Nombre d’études son basées sur des données publiques, accessibles à tous. L’AFSSAPS n’a aucun à-priori sur les sources de ces études, seule la qualité est jugée sur des référentiels internationaux. Ce laboratoire tente de mener un travail critique tant sur les résultats industriels que les études publiques, qui bien souvent ne respectent pas, par ignorance, les référentiels européens. Dans le cas particulier de l’aluminium, il existe peu d’études qui, de surcroît, sont souvent de mauvaise qualité.

Quelle est votre conclusion sur cette polémique ?

Clarisse Bavoux : La conclusion sur cette polémique reste donc pour l’instant ouverte à discussion.  Cependant, une telle thématique cancer du sein/aluminium se présente actuellement comme de l’histoire ancienne car aucun nouvel élément de réflexion n’a été apporté au cours des dernières années. Désormais, la recherche se concentre essentiellement sur l’hypothétique neurotoxicité de l’aluminium.

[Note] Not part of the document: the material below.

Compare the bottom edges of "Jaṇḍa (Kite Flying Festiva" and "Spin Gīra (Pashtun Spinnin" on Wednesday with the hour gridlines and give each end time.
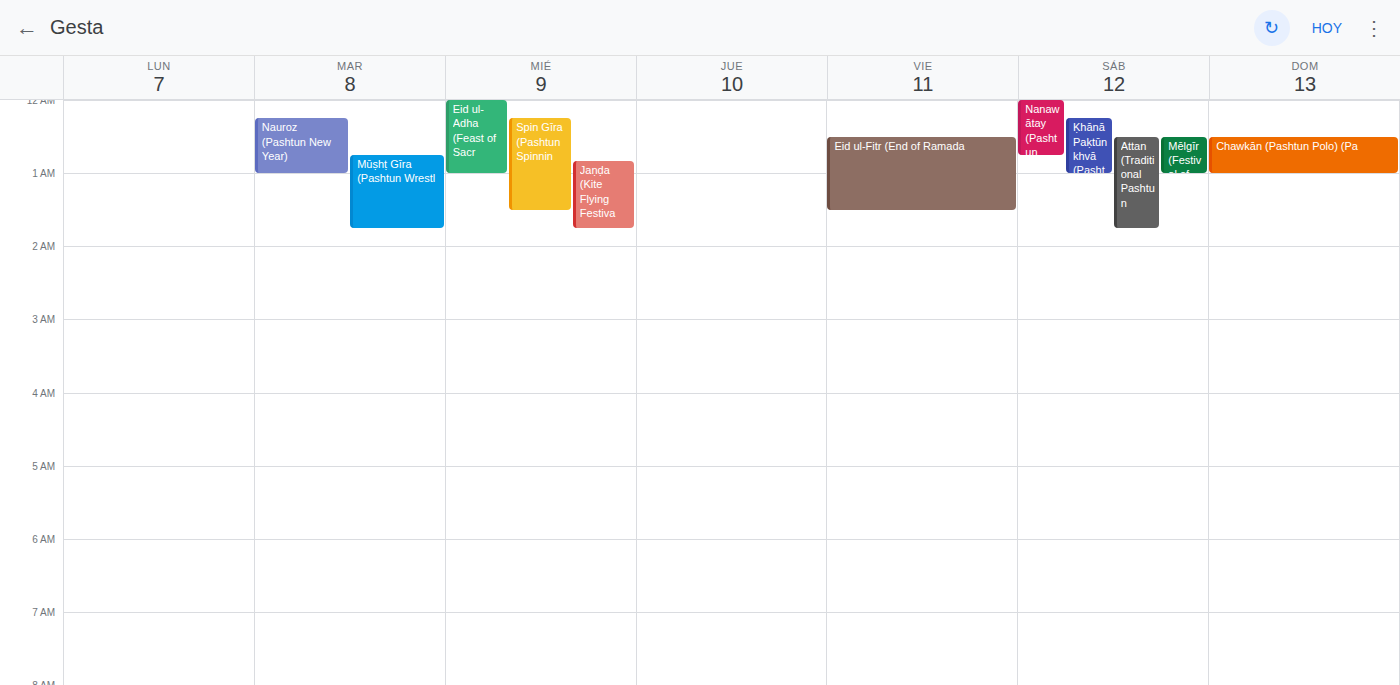
"Jaṇḍa (Kite Flying Festiva": 1:45 AM, neither: three quarters of the way from the 1 AM line to the 2 AM line. "Spin Gīra (Pashtun Spinnin": 1:30 AM, halfway between the 1 AM and 2 AM lines.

Cette controverse est donc close du point de vue des autorités règlementaires, mais d’autres acteurs continuent encore de l’alimenter  (informations sur internet, messages sensationnels dans la presse….). La rumeur, ou encore les associations à caractère polémique (RES : Réseau Environnement Santé) jouent ainsi un rôle essentiel. Toutefois, on peut leur reprocher de n’alerter que sur le danger en occultant le risque de ces cosmétiques à base d’aluminium.